To summarize, if you aren’t up to clicking through the links: Color process is a finite, fickle thing, and if you’ve got vintage color photographs, chances are they have faded, often badly. They will fade that much faster if they are in frames exposed to direct sunlight. But they even fade if they’re enclosed in albums. They even fade in the dark. It’s awful.

A thread on a digital photography forum pointed me in the direction of a book by a specialist called Ctein (that is his name; he only goes by one): Digital Restoration from Start to Finish. They were saying that this is the bible on the topic. I read an excerpt, a case study in restoring a faded high school portrait, and it piqued my interest enough to want to read the whole thing.

Without an arsenal of artistic software at my command — Adobe Photoshop Elements is as sophisticated as I get — I’m not sure what I personally can do to make my scans of faded color pictures look better.
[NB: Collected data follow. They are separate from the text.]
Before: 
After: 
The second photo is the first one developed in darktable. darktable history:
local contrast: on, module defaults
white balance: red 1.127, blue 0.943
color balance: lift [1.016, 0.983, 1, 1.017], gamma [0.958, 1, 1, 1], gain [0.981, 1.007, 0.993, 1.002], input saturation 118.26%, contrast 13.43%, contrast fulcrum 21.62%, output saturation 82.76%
Still, I would like to understand the dynamics of the process a lot more than I currently do.

Fortunately, my dad had an extended fling with color slides in the late sixties and the seventies. Unfortunately, I believe the slides may be a mix of Kodachrome and Ektachrome. Kodachrome had a great shelf life; apparently, even 60-year-old Kodachrome slides still look pretty good. Ektachrome slides, on the other hand, put you right back in the color-faded doghouse.
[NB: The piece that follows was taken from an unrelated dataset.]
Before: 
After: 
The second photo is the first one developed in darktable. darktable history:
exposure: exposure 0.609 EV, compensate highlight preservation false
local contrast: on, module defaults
Photos are such a pain. I’m sorry, I know I should be all saintly and archival and preservationist here, but really. There are so many of them, and they’re undated, and uncaptioned. And they’re fading, even as I write. The old albums and slide carousels are taunting me with a siren call, like the “beating of his hideous heart” that sent Poe’s villain screaming his evil deeds to the bewildered cops.

Except instead of a muffled thud, it’s a hiss: Weeeee’re faaaddddinnggg…sloooowly but sureeeelllyy….

OK, gotta get a grip. One step at a time.

How about this? Try for a greatest-hits collection. Maybe pick one photo from each endless series of babies and parties and vacations that really epitomizes the lot. (OK, panicking again at that thought, but whatever.) Then see if it’s possible to make a nicer print from the original negative. My parents were good about keeping the negatives, after all.

Make it a group thing. Have a negative party with the siblings. Yeah, that’s it.

(Except  that “Negative Party” doesn’t sound like a good event title for the Evite, though. Hmmm.)


2 Comments on “In Living Color, Once”

  1. Susan says:

    I should probably make this an anonymous comment. I am such a coward. But here goes. I’m throwing hundreds and hundreds of photos and slides away. The people they mattered to have been dead for decades. I have spent years trying to figure out who these people are. I give up.

    That said, I have SELECTIVELY chosen a few to digitize and preserve. I choose pictures that express something of the place and time even if I never know who the people are – a picnic, a party, a car ride. The rest – r.i.p.

    • Yes, it sounds really subversive, but I’m thinking that in certain cases your approach makes sense. I mean, when we’re tied up in knots about it to the the point where we can’t bring ourselves to cull blurry photos with people’s heads cut off … maybe it’s time to rethink!